What this task involves — Each line from the beginning of the data below through the line containing "Page size: 1241x1754." should be repeated exactly, please.

Data —

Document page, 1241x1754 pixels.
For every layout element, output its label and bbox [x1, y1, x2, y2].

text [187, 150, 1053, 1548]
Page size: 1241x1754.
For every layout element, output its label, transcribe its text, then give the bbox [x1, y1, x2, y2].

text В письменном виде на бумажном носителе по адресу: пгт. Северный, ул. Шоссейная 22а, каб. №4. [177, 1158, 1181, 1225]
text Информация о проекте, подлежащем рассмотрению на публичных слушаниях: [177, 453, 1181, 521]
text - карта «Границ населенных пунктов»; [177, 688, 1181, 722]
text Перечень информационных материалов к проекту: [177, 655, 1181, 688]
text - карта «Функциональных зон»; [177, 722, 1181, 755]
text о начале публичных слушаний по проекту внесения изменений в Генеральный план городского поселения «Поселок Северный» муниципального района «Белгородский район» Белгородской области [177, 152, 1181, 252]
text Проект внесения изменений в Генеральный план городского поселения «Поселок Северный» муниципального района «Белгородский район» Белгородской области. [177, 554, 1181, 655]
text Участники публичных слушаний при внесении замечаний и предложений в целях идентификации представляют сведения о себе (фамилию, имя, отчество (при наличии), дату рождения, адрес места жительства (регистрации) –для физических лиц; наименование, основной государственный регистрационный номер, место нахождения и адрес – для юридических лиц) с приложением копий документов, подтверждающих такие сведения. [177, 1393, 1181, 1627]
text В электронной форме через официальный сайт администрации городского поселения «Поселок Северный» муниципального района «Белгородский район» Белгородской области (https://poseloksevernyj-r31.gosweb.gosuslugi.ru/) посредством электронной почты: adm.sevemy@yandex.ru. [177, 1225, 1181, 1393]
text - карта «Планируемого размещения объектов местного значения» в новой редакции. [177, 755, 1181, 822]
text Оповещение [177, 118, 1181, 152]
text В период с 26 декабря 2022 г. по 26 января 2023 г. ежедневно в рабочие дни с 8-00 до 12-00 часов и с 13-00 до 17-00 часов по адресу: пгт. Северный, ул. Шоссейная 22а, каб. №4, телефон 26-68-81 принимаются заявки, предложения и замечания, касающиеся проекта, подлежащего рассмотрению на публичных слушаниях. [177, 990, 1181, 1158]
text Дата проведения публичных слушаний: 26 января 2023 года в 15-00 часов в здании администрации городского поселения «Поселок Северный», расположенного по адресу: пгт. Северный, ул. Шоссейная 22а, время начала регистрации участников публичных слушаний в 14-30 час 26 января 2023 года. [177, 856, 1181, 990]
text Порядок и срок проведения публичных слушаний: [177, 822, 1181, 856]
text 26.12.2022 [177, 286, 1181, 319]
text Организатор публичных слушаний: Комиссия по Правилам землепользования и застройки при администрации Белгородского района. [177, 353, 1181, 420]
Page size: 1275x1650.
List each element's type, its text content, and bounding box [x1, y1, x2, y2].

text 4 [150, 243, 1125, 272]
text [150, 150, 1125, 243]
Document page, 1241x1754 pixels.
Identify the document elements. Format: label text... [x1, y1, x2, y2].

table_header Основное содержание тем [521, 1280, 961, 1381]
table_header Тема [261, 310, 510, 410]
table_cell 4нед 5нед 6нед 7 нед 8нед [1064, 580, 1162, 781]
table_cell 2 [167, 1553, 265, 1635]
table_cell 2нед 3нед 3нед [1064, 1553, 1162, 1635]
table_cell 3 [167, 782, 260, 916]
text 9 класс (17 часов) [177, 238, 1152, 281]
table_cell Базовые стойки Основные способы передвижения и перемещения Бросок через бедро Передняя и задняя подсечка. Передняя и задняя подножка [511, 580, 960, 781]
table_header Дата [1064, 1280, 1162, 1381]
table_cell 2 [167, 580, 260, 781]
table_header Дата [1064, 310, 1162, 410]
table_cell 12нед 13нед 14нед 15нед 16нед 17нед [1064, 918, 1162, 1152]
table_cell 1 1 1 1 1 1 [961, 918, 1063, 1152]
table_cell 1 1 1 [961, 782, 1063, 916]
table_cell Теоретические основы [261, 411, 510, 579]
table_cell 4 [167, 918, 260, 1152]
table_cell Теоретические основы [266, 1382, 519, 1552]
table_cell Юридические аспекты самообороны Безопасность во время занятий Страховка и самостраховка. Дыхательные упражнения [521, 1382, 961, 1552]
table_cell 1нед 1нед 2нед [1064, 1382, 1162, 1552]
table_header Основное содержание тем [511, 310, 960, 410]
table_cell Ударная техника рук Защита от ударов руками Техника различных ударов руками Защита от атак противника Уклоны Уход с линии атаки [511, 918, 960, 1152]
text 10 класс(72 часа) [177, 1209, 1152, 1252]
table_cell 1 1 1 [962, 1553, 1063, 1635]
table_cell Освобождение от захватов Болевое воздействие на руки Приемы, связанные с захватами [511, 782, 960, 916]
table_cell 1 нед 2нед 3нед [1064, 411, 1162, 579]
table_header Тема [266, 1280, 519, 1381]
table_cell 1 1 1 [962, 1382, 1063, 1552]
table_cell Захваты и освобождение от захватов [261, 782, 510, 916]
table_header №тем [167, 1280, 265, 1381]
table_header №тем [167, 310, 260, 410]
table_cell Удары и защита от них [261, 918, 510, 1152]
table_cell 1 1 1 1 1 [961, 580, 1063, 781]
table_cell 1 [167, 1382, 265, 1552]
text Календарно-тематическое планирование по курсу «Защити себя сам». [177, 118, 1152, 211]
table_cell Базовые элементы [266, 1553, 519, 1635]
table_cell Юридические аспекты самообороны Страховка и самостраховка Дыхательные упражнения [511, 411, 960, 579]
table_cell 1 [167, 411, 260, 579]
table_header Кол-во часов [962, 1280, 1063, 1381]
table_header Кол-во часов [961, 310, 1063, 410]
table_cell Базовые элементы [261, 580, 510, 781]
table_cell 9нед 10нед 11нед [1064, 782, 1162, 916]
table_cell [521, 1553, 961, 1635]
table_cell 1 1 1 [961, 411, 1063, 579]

Response to the task —
Document page, 1241x1754 pixels.
For every layout element, output its label and bbox [x1, y1, x2, y2].

text [187, 150, 1053, 1548]
Page size: 1241x1754.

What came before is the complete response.